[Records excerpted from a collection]
:::

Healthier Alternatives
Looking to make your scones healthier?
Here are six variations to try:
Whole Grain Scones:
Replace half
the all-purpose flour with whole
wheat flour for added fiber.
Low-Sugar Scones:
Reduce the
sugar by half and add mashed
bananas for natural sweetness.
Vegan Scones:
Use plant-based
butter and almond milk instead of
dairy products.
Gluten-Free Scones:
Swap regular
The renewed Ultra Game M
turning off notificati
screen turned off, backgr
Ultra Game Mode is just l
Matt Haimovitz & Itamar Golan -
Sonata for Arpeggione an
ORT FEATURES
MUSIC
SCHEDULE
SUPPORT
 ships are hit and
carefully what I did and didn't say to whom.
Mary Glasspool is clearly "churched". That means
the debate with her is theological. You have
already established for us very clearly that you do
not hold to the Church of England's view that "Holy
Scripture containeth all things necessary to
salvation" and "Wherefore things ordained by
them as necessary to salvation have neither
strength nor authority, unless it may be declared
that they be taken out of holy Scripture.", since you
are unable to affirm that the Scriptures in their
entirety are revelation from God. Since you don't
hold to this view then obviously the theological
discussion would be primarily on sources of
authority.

:::

ACTIVITY: Begin with the line that contains "hold to this" and end with the last line of the records; set down every line in that span exactly, and nothing else.

EXPECTED ANSWER:
hold to this view then obviously the theological
discussion would be primarily on sources of
authority.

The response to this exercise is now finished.